In Beirut and its densely packed surrounding area, tens of thousands of people fleeing Israel’s attacks on the Iran-backed armed group Hezbollah were living in schools and government buildings, while others slept in cars and on sidewalks along the city’s seaside promenade.


More than 667,000 people have registered on the Lebanese government’s online displacement platform, the U.N. migration agency said Tuesday, citing government figures. That included more than 100,000 in the past 24 hours, the agency said.


The Trump administration has started to loosen restrictions on Russian oil exports in a bid to temper rising gas prices, in the latest signal that the consequences of the U.S.-Israeli war in Iran were cascading into other crises. The easing of Russian oil sanctions, which were intended to help force an end to the war in Ukraine, includes a 30-day waiver for India to buy Russian oil already at sea without retaliation from Washington. Treasury Secretary Scott Bessent has said the United States was considering lifting more sanctions on Russian oil.


On Tuesday, Hegseth said that the U.S. military was giving President Donald Trump “maximum options” to conduct the war. Hegseth, who said last week that the conflict could last three to eight weeks, argued that it was up to Trump to assess whether “it’s the beginning, the middle or the end.”


There was no talk of diplomatic efforts to end a conflict that has killed more than 1,800 people and seriously disrupted global energy markets.


After the president said on social media that the United States would hit Iran “twenty times harder” if it tried to stop the flow of oil, Ali Larijani, Iran’s top national security official, warned Trump to “take care of yourself, so that you are not eliminated.”


Israel’s military announced a new wave of strikes in Tehran, the Iranian capital, on Tuesday after Prime Minister Benjamin Netanyahu of Israel said that he hoped the Iranian people would oust the Islamic Republic and that “ultimately, it is up to them” on when the war would end.
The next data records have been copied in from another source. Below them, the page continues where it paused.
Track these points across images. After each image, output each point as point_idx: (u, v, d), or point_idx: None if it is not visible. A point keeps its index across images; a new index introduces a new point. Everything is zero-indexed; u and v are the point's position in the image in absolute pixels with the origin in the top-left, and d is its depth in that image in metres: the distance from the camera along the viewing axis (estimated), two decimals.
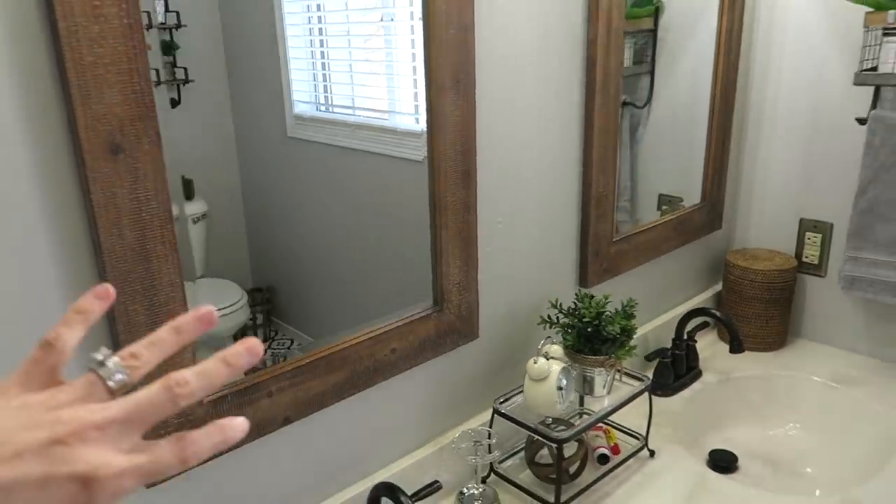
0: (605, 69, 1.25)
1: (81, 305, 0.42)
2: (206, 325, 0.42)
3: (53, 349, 0.40)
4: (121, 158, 0.72)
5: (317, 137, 1.36)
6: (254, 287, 1.42)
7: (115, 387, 0.39)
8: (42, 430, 0.35)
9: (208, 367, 0.40)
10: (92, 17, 0.66)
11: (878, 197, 1.45)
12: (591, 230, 1.34)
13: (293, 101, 1.35)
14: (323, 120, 1.34)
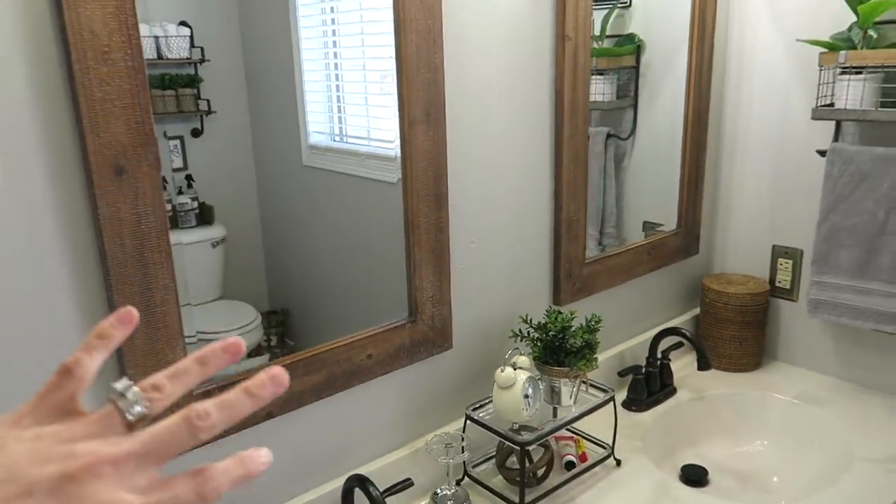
0: (573, 103, 1.37)
1: (104, 330, 0.40)
2: (233, 357, 0.40)
3: (72, 376, 0.38)
4: (124, 179, 0.85)
5: (330, 166, 1.45)
6: (269, 309, 1.48)
7: (133, 420, 0.37)
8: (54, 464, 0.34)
9: (231, 398, 0.38)
10: (102, 60, 0.80)
11: (837, 224, 1.53)
12: (563, 252, 1.44)
13: (309, 132, 1.43)
14: (337, 150, 1.43)
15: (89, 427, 0.36)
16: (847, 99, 1.44)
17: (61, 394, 0.38)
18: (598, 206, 1.71)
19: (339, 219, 1.47)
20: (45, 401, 0.37)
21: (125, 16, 0.80)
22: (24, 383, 0.83)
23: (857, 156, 1.49)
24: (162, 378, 0.39)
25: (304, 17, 1.34)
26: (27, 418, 0.37)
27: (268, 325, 1.45)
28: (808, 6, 1.59)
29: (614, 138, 1.72)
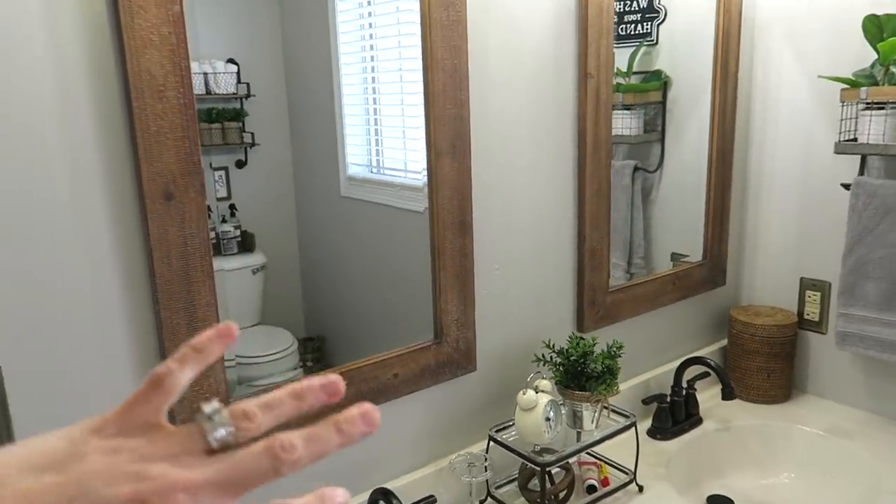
0: (596, 138, 1.43)
1: (200, 343, 0.39)
2: (331, 396, 0.39)
3: (162, 388, 0.37)
4: (172, 204, 0.93)
5: (367, 197, 1.51)
6: (306, 336, 1.53)
7: (216, 445, 0.35)
8: (127, 484, 0.33)
9: (319, 432, 0.36)
10: (157, 98, 0.89)
11: (863, 257, 1.54)
12: (587, 280, 1.49)
13: (347, 164, 1.50)
14: (374, 181, 1.50)
15: (169, 446, 0.35)
16: (869, 134, 1.46)
17: (148, 406, 0.36)
18: (625, 237, 1.75)
19: (374, 247, 1.52)
20: (131, 411, 0.36)
21: (179, 58, 0.90)
22: (76, 393, 0.91)
23: (880, 189, 1.50)
24: (254, 407, 0.36)
25: (345, 54, 1.43)
26: (110, 427, 0.35)
27: (304, 350, 1.51)
28: (830, 45, 1.63)
29: (641, 171, 1.77)
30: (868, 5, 1.52)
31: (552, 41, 1.35)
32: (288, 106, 1.45)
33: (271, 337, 1.53)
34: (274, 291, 1.54)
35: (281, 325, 1.55)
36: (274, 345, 1.50)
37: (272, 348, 1.49)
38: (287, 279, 1.54)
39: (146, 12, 0.86)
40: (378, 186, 1.48)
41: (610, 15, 1.40)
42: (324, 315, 1.58)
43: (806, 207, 1.75)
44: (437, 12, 1.14)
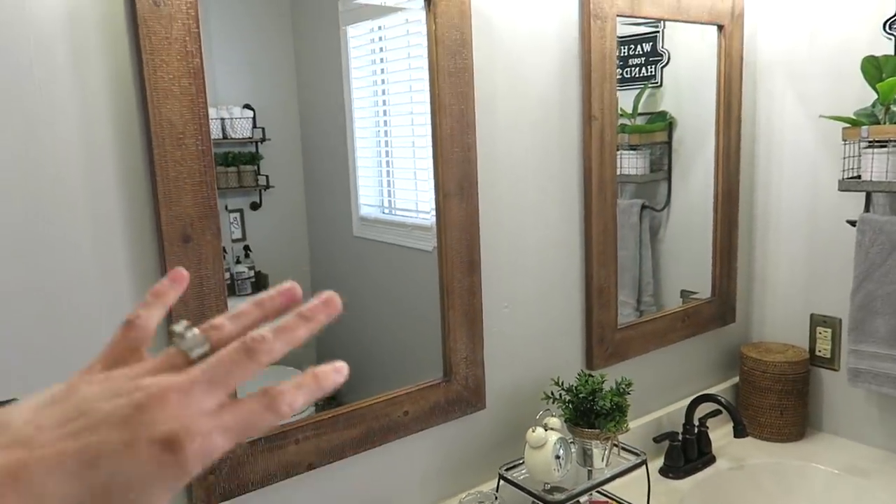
0: (601, 178, 1.46)
1: (158, 289, 0.44)
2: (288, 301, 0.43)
3: (135, 326, 0.41)
4: (190, 246, 0.97)
5: (379, 237, 1.54)
6: None
7: (196, 357, 0.38)
8: (123, 397, 0.35)
9: (287, 322, 0.40)
10: (177, 145, 0.94)
11: (872, 293, 1.55)
12: (595, 318, 1.50)
13: (360, 205, 1.53)
14: (386, 221, 1.52)
15: (155, 366, 0.38)
16: (873, 171, 1.49)
17: (126, 344, 0.40)
18: (634, 275, 1.77)
19: (385, 286, 1.55)
20: (111, 352, 0.40)
21: (198, 108, 0.95)
22: None
23: (887, 225, 1.52)
24: (220, 318, 0.41)
25: (357, 98, 1.47)
26: (97, 367, 0.39)
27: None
28: (831, 86, 1.66)
29: (649, 210, 1.80)
30: (866, 47, 1.55)
31: (557, 86, 1.39)
32: (302, 149, 1.48)
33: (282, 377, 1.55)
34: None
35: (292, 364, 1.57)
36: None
37: None
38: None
39: (168, 65, 0.91)
40: (390, 227, 1.51)
41: (612, 60, 1.45)
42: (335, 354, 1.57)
43: (813, 244, 1.77)
44: (444, 60, 1.18)
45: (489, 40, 1.27)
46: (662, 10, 1.52)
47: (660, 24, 1.67)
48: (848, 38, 1.62)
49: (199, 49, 0.94)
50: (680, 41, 1.71)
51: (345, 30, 1.41)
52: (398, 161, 1.48)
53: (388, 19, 1.38)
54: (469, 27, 1.21)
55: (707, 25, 1.67)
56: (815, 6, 1.68)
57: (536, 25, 1.34)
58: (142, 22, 0.89)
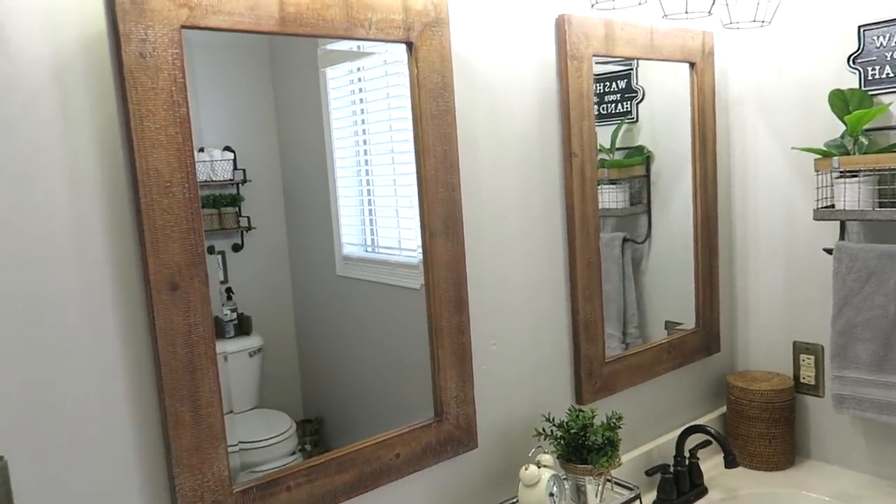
0: (583, 213, 1.48)
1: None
2: None
3: None
4: (178, 294, 0.97)
5: (363, 276, 1.53)
6: (304, 418, 1.53)
7: None
8: None
9: None
10: (164, 194, 0.94)
11: (851, 319, 1.58)
12: (583, 352, 1.51)
13: (343, 244, 1.53)
14: (369, 260, 1.52)
15: None
16: (845, 200, 1.53)
17: None
18: (618, 307, 1.78)
19: (370, 325, 1.54)
20: None
21: (184, 156, 0.95)
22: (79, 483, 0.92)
23: (861, 253, 1.55)
24: None
25: (338, 138, 1.48)
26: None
27: (302, 433, 1.50)
28: (801, 118, 1.72)
29: (630, 242, 1.82)
30: (832, 81, 1.61)
31: (537, 125, 1.42)
32: (283, 190, 1.49)
33: (269, 420, 1.52)
34: (271, 373, 1.54)
35: (278, 407, 1.54)
36: (272, 428, 1.49)
37: (271, 432, 1.48)
38: (284, 361, 1.55)
39: (154, 115, 0.92)
40: (373, 265, 1.51)
41: (590, 98, 1.48)
42: (321, 396, 1.58)
43: (792, 272, 1.80)
44: (426, 103, 1.21)
45: (470, 83, 1.30)
46: (636, 50, 1.57)
47: (633, 62, 1.72)
48: (814, 73, 1.68)
49: (186, 98, 0.95)
50: (653, 78, 1.75)
51: (324, 71, 1.43)
52: (380, 199, 1.49)
53: (367, 61, 1.40)
54: (450, 71, 1.23)
55: (679, 63, 1.72)
56: (782, 42, 1.74)
57: (515, 67, 1.37)
58: (128, 73, 0.90)
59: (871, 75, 1.57)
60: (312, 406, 1.55)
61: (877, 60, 1.56)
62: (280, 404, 1.54)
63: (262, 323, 1.49)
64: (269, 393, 1.54)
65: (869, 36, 1.57)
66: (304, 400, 1.57)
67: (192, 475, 0.99)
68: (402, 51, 1.20)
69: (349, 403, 1.55)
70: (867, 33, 1.57)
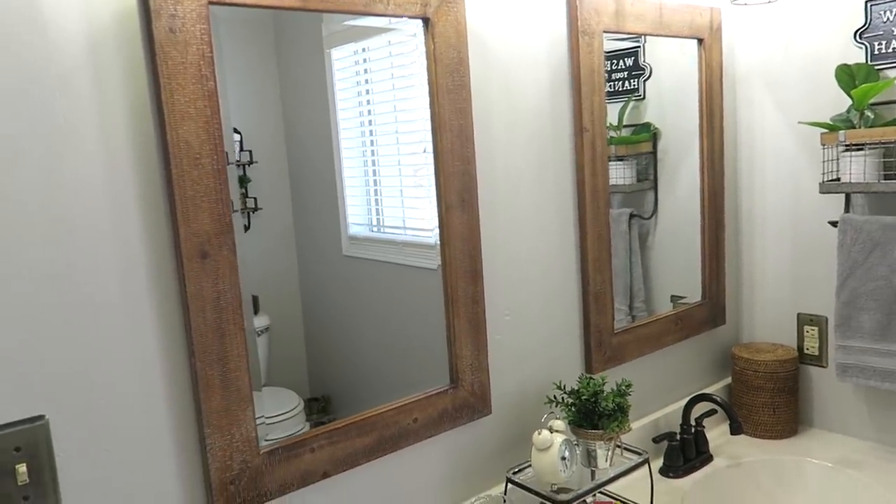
0: (594, 187, 1.51)
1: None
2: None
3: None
4: (207, 262, 1.00)
5: (369, 255, 1.55)
6: (311, 397, 1.55)
7: None
8: None
9: None
10: (194, 165, 0.97)
11: (856, 290, 1.61)
12: (592, 323, 1.55)
13: (349, 224, 1.55)
14: (375, 240, 1.54)
15: None
16: (851, 173, 1.56)
17: None
18: (625, 282, 1.81)
19: (377, 304, 1.56)
20: None
21: (213, 128, 0.99)
22: (118, 443, 0.96)
23: (866, 225, 1.58)
24: None
25: (343, 119, 1.49)
26: None
27: (309, 411, 1.52)
28: (807, 92, 1.74)
29: (637, 218, 1.85)
30: (838, 56, 1.63)
31: (549, 100, 1.45)
32: (289, 170, 1.51)
33: (278, 398, 1.55)
34: (278, 353, 1.56)
35: (285, 386, 1.57)
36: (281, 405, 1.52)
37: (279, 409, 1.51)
38: (291, 340, 1.57)
39: (184, 89, 0.95)
40: (379, 244, 1.54)
41: (601, 74, 1.51)
42: (328, 374, 1.61)
43: (798, 245, 1.83)
44: (443, 78, 1.23)
45: (484, 58, 1.32)
46: (646, 26, 1.59)
47: (641, 40, 1.74)
48: (821, 48, 1.70)
49: (213, 72, 0.98)
50: (660, 55, 1.78)
51: (329, 52, 1.45)
52: (385, 180, 1.52)
53: (372, 41, 1.42)
54: (465, 46, 1.26)
55: (687, 39, 1.74)
56: (789, 18, 1.76)
57: (528, 43, 1.40)
58: (159, 48, 0.93)
59: (878, 50, 1.59)
60: (319, 385, 1.58)
61: (883, 35, 1.58)
62: (287, 383, 1.56)
63: (269, 303, 1.51)
64: (277, 372, 1.56)
65: (876, 10, 1.59)
66: (311, 379, 1.60)
67: (222, 435, 1.04)
68: (410, 31, 1.23)
69: (355, 382, 1.58)
70: (874, 8, 1.59)
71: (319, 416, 1.55)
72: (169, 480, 1.02)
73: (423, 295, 1.42)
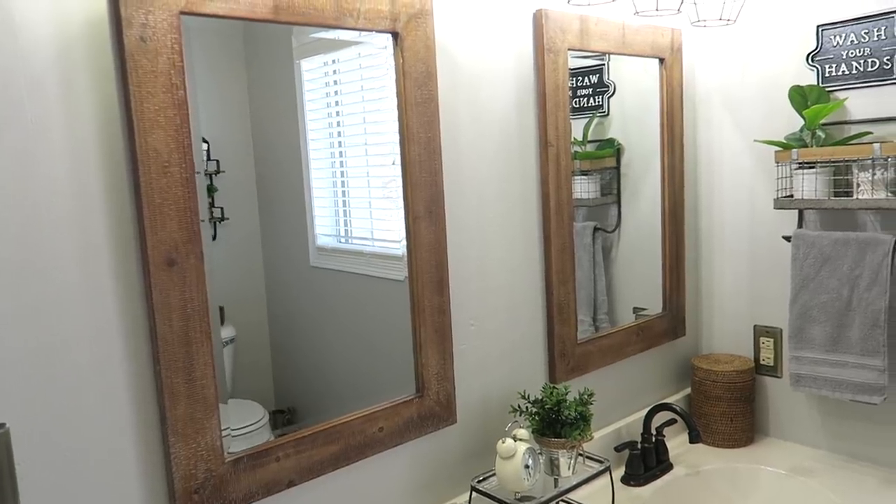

Retaliatory strikes from Iran continued to batter countries in the Persian Gulf as the conflict raged into its 11th day.


Here’s what else we’re covering:


— Strait of Hormuz: Fighting has slowed ship traffic in the Strait of Hormuz, the conduit for about one-fifth of the world’s oil. Chris Wright, the U.S. energy secretary, posted on social media Tuesday afternoon that the U.S. Navy had “successfully escorted” an oil tanker through the strait, but the post was deleted minutes later, and U.S. Central Command said it was not true. Warships from Pakistan, which relies heavily on energy imports from the Gulf, were escorting merchant vessels Tuesday to ensure access to energy supplies.


— Death toll: U.S. and Israeli strikes have killed about 1,300 people in Iran, according to Iranian officials, while Iranian attacks across the Middle East have killed at least 30. Israeli strikes have killed almost 500 people in Lebanon, state media reported.


— Health fears: Strikes on Iranian fuel depots led to dark plumes of smoke, black rain and sanitary concerns for local residents. “The war has entered our throats,” one said.


— School strike: A newly released video added to the evidence that it was most likely a U.S. missile that hit an Iranian elementary school where 175 people, many of them children, were reported killed. The evidence contradicts Trump’s claim that Iran was responsible for the strike.